Colorado Will Try to Staunch Adolescent’s Demand, Not Supply

When it comes to the War on Drugs, there are ineffective tactics, and then there are really, stupidly, mind-bogglingly ineffective tactics. In terms of fighting adolescent drug use, Colorado appears to be shifting away from the latter.

The “What’s Next” campaign is an update of last year’s disastrously dumb campaign called “Don’t Be A Lab Rat.” The campaign tried to dissuade kids from smoking on the basis that some (disputed) studies link pot to brain damage, so why be part of an ongoing, dangerous experiment? In addition to informational web pages, videos, and materials, the campaign even featured several enormous, human-size rat cages to drive the point home—cages that were promptly vandalized, banned by several school districts, and eventually removed.

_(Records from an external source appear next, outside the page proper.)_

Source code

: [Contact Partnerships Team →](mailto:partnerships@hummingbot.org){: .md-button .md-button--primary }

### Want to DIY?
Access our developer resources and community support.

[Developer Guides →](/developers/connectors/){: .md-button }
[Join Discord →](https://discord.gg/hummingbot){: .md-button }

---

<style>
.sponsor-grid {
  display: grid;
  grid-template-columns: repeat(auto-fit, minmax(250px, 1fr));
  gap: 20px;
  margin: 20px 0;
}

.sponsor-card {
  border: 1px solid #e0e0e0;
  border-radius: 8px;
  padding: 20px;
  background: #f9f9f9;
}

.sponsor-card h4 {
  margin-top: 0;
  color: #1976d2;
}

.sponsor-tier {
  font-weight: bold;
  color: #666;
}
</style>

What Makes “What’s Next” Any Better?

Without evidence, no one can say whether the less Orwellian approach of the “What’s Next” campaign will work any better. But its honest approach of sharing what scientists and sociologists have observed—that the human brain develops until the age of 25, that statistically marijuana users exhibit lower levels of activity which can impede educational and professional success, and that smokers can have a harder time passing tests, obtaining drivers licenses, or landing jobs—may work better on teens, ironically, by treating them as rational adults.

“What’s Next” is the brain-child of conversations between the Colorado Health Department and more than 800 minors through focus groups, phone interviews, and school visits. Video ads will show pot as an potential obstacle to ambition and passion, emphasizing that it is not something worth building one’s identity around.

Anything’s better than another Reagan-era “This Is Your Brain On Drugs” video.